Rendang is an Indonesian spicy meat stew dish originating from the Minangkabau region in West Sumatra, Indonesia. ... Although culinary experts often describe rendang as a curry, the dish is usually not considered as curry in Indonesia because it is richer and contains less liquid than is normal for curry dishes, and does not have potato or carrots as curry has. It will take hours of cooking, and the bubbling coconut milk and the spices will turn the meat soft and spoon tender. This dish takes on all the intense tropical aromatics of the coconut, ginger, galangal, lemongrass, chiles, and spices, and along the way, the coconut milk deepens into a nutty, buttery sweetness. I use chicken drumsticks for my recipe, but chicken legs will work well. Some people prefer beef instead of chicken.

Ingredients:
8 to 10 chicken drumsticks
1 can coconut milk 14.5 oz
Spicy paste ingredients:
1 inch ginger, roughly chopped
1/2 inch galangal, roughly chopped (omit if unavailable or use 1 tsp powder)
2 lemongrass (the white part), chopped
4 garlic cloves

3 shallots

2 red chili (remove seeds)

1 tsp clove powder
Other ingredients:

1/2 cup toasted coconut flakes, ground
Salt, black pepper, sugar
Chopped green onion and cilantro
Serve with
Cooked Jasmine rice, or Chapati Bread or Nan

Directions:
Wash and dry the drumsticks, and set aside.
Place ginger, galangal, lemongrass, garlic, and red chili in a mini food processor and blend until becoming a paste. Remove into a bowl and mix well with coriander powder.
In a deep sauté pan, add 1/4 cup of oil; stir in all the spicy paste and cook for 5 minutes. Stir constantly to avoid burning. Stir in toasted coconut flakes
Add chicken in one layer and cook chicken on both sides. It will take about 5 to 7 minutes. Season with salt and sugar (your taste).
Add coconut milk and chicken broth. Bring to boil and lower the temperature to simmer.
Cover the pan with a lid, and simmer for 30 to 40 minutes until the chicken is tender; remove lid in the last 10 minutes for the sauce to evaporate. Season again to your taste. At this time, add black pepper. Turn the heat off and sprinkle with green onions and chopped cilantro
Now the Rendang is ready to serve.

 

Tips: I add 1 package of the Goya Sazon seasoning because this spice has cilantro flavor (optional). 

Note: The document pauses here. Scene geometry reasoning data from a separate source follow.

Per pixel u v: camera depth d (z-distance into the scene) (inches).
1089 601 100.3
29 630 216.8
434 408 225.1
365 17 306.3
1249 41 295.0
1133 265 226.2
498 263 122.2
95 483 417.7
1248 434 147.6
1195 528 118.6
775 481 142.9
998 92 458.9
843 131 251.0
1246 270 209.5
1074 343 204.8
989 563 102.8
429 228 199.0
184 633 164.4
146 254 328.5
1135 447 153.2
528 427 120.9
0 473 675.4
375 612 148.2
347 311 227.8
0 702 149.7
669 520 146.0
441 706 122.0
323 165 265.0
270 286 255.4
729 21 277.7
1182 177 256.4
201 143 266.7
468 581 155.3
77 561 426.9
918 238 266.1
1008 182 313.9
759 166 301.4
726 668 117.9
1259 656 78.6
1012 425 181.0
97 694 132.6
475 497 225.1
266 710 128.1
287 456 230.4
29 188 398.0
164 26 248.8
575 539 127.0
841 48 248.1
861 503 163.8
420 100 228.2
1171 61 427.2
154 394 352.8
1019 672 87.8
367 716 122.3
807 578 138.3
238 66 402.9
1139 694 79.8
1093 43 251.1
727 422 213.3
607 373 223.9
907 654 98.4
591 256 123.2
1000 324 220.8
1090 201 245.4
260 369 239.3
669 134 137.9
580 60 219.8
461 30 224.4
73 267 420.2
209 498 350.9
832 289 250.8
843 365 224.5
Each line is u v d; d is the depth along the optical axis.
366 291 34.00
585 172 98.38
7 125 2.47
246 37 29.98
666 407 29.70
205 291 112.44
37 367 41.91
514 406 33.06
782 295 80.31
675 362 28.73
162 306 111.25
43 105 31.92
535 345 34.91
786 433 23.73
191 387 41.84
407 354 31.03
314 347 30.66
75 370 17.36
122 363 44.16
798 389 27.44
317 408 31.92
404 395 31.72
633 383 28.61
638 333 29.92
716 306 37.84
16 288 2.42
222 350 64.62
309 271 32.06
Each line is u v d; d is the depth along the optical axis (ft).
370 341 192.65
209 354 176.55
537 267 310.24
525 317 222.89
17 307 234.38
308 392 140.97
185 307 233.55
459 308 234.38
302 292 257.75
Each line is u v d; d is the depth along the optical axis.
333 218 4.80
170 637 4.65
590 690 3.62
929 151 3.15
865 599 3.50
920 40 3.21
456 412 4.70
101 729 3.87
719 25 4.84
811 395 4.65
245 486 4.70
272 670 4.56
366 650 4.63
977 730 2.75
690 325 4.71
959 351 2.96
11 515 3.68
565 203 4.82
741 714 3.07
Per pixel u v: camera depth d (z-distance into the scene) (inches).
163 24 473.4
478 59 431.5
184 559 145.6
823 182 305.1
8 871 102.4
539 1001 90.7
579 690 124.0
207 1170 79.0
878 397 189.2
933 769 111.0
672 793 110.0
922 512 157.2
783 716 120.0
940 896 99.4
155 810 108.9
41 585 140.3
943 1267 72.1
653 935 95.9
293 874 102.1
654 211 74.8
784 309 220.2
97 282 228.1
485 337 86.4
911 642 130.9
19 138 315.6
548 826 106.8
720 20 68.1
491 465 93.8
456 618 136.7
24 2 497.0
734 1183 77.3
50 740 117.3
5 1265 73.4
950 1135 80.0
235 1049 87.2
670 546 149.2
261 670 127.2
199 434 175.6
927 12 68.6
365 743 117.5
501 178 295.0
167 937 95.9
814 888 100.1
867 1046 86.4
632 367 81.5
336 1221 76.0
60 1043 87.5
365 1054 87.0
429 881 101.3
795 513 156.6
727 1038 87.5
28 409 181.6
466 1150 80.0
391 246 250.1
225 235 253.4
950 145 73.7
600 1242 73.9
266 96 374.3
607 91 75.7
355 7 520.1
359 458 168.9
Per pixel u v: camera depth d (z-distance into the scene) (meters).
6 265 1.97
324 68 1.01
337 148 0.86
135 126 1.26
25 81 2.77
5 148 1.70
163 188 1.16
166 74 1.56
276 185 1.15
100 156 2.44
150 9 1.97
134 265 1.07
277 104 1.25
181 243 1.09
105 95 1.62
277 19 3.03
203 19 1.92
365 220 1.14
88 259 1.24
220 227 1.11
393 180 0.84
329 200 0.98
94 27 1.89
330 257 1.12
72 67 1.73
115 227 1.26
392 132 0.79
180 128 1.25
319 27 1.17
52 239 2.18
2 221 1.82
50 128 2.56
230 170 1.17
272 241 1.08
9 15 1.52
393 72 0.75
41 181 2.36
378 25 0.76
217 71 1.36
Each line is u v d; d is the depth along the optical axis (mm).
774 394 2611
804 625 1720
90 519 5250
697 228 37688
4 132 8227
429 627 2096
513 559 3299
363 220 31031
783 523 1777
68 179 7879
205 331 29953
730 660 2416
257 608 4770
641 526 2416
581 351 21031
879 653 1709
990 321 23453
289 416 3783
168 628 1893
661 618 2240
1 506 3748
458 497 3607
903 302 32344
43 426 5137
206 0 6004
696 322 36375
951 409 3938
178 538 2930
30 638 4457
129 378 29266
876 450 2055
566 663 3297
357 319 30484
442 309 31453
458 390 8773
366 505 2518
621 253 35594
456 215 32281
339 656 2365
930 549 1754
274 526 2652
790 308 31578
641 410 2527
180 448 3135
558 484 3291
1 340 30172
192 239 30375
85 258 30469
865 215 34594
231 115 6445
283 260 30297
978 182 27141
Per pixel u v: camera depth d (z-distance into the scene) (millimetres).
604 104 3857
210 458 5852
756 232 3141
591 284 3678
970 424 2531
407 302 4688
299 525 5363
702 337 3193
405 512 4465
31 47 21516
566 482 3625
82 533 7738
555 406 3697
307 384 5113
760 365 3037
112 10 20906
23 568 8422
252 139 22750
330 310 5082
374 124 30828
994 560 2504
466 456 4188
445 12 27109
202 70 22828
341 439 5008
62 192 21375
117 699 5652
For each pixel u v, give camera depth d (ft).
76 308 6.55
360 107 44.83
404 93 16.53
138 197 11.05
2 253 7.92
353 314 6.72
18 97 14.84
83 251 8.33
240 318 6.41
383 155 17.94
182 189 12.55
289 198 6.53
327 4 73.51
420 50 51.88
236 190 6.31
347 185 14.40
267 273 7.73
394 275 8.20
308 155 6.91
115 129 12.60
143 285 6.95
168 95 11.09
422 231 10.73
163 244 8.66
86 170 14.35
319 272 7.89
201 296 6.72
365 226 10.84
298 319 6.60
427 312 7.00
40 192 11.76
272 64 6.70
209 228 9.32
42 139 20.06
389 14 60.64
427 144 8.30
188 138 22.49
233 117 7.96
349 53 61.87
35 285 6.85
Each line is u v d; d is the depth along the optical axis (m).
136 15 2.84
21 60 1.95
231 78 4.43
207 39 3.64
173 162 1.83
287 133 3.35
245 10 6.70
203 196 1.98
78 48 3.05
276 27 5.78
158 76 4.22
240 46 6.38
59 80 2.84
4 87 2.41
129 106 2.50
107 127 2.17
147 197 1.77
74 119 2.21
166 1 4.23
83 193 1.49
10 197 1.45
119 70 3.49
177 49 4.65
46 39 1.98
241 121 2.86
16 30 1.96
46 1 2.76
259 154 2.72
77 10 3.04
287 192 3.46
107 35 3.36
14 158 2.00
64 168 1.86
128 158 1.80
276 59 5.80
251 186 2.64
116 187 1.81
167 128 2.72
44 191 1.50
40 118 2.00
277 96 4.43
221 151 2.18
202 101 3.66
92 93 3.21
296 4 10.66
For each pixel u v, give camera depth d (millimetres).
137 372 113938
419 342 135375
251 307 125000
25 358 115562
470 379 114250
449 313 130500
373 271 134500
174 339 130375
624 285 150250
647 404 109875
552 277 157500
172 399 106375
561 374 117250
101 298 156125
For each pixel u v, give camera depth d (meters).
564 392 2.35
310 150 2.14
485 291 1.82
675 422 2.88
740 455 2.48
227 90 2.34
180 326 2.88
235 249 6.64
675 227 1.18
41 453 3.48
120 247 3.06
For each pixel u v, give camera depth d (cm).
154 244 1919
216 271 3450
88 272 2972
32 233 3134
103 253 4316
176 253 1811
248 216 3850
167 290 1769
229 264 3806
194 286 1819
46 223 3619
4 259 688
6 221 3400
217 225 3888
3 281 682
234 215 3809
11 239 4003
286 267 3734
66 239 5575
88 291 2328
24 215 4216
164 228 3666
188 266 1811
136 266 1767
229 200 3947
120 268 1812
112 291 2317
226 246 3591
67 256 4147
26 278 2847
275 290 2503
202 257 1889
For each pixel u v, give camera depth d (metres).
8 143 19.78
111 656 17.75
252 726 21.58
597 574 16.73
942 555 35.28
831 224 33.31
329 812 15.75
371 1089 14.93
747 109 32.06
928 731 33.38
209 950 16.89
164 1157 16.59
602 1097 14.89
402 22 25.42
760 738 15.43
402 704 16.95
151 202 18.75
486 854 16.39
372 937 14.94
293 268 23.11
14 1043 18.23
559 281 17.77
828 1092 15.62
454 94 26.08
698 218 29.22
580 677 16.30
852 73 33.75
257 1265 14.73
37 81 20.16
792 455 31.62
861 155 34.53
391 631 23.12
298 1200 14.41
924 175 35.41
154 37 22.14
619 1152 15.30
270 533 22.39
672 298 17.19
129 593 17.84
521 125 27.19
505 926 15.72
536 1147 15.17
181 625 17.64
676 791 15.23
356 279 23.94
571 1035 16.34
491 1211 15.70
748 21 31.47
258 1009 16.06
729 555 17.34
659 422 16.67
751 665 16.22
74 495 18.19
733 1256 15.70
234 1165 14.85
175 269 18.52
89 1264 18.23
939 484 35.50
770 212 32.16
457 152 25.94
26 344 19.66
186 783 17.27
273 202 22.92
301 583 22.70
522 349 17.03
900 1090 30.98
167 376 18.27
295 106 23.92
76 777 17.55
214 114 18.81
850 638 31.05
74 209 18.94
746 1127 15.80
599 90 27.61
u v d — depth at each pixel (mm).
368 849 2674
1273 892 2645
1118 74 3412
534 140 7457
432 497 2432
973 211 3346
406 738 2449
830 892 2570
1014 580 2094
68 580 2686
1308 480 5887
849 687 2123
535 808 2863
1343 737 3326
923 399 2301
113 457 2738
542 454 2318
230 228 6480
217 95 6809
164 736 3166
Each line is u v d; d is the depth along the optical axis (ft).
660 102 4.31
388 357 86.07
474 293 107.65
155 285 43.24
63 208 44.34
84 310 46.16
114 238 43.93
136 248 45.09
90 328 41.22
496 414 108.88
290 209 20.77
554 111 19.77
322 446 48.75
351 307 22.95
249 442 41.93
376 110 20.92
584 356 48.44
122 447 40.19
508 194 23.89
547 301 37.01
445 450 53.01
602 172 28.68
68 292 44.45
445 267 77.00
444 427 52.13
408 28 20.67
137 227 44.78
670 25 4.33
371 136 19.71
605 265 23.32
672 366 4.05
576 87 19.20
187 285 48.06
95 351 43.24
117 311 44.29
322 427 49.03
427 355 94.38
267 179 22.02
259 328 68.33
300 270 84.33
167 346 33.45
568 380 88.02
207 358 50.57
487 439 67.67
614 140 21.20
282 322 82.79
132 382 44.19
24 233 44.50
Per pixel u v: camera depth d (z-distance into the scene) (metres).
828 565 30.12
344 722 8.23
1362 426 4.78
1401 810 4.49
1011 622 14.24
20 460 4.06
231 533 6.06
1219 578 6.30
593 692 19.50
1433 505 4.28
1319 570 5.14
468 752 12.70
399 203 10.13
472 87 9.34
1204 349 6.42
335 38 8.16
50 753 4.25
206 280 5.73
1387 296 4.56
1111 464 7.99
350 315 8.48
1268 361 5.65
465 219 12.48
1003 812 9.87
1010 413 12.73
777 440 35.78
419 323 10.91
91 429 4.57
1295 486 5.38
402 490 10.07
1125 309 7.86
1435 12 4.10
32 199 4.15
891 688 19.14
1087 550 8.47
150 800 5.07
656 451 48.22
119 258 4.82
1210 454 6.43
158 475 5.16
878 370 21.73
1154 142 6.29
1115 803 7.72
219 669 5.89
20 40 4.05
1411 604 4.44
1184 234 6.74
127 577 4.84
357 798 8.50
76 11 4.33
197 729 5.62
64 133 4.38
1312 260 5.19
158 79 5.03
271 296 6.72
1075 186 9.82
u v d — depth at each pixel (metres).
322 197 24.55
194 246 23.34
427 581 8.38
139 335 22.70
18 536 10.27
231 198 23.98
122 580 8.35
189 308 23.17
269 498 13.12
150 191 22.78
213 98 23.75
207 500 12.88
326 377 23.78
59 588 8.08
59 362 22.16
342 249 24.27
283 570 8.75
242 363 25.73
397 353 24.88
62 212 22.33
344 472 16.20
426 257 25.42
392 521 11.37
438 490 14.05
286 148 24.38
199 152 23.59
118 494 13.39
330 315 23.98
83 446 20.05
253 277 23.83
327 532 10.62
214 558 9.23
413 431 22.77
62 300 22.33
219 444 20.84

This recipe also needs the star anise. You can add a few. I do not have star anise in my recipe because it is already flavorful.

 

To make toasted coconut flakes. In a sauté pan, add unsweetend coconut flakes. Stir constantly until toasted. Blend the toasted coconut in a blender set to fine. You do not have to grind the coconut if you can get one already ground.

 

You can add 1/2 cup of water or chicken broth if the sauce is too thick.